▶ ASSIGNED TASK: Take the whole listing and reproduce it exactly, pictures excepted.

▶ DATASET EXTRACT:
★ ★ ★ ★ ★
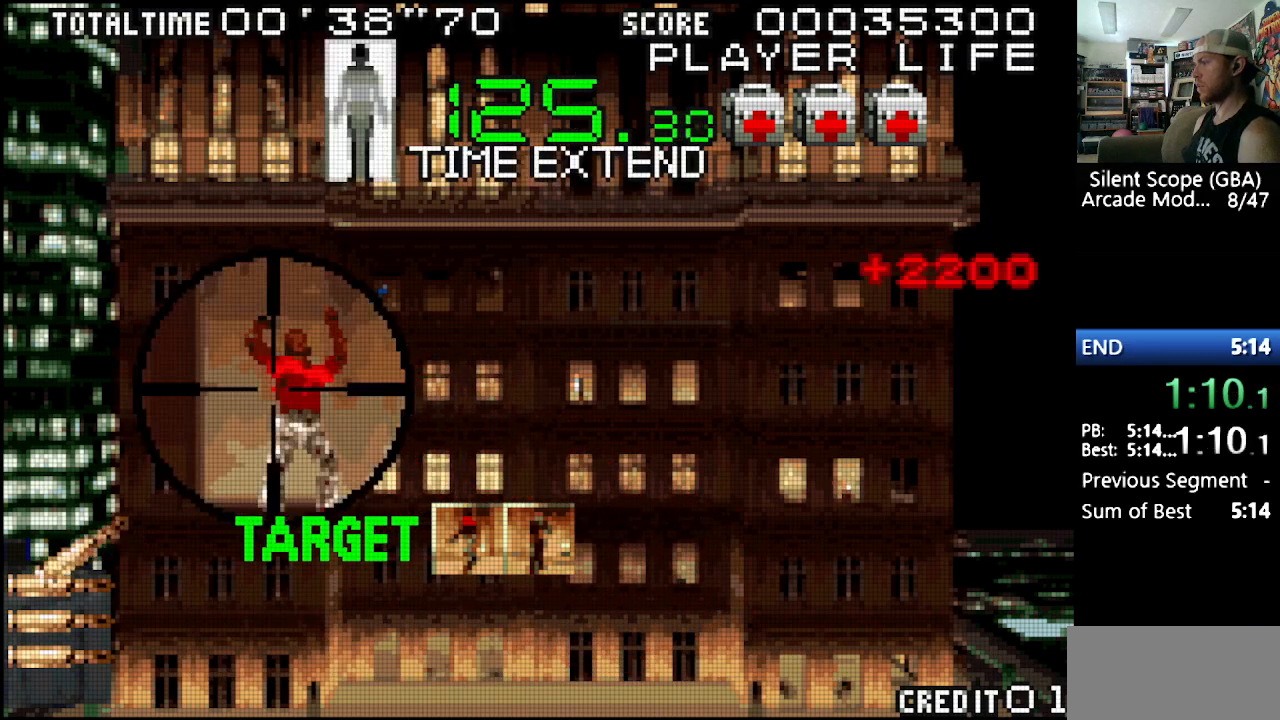
{"buttons": [], "events": [[67, "R1", "up"]]}
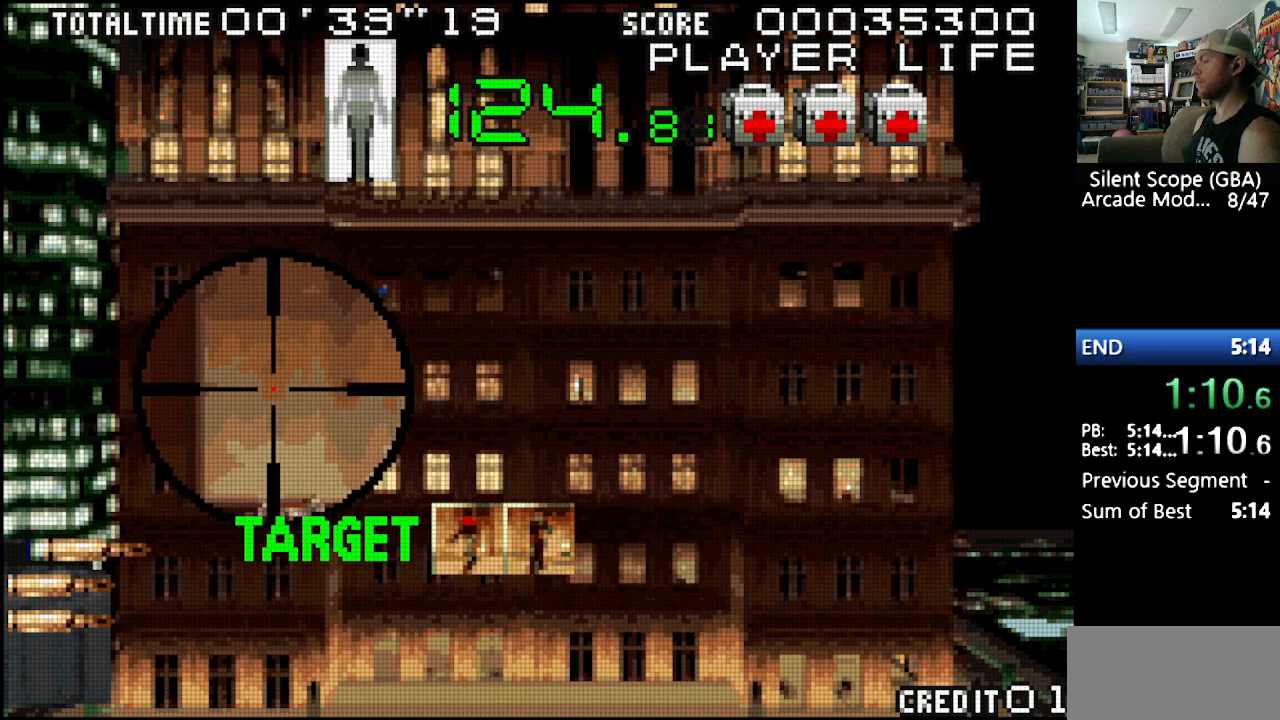
{"buttons": [], "events": []}
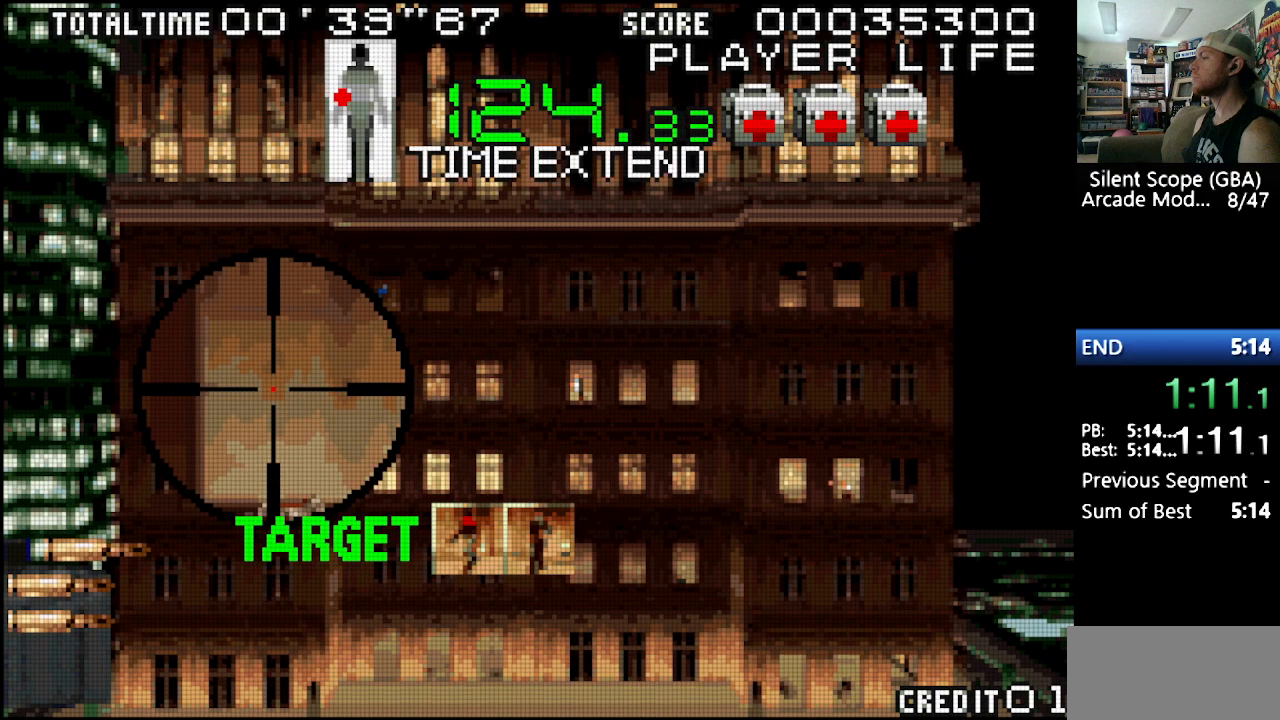
{"buttons": [], "events": []}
★ ★ ★ ★ ★
▶ FINAL ANSWER:
{"buttons": [], "events": [[67, "R1", "up"]]}
{"buttons": [], "events": []}
{"buttons": [], "events": []}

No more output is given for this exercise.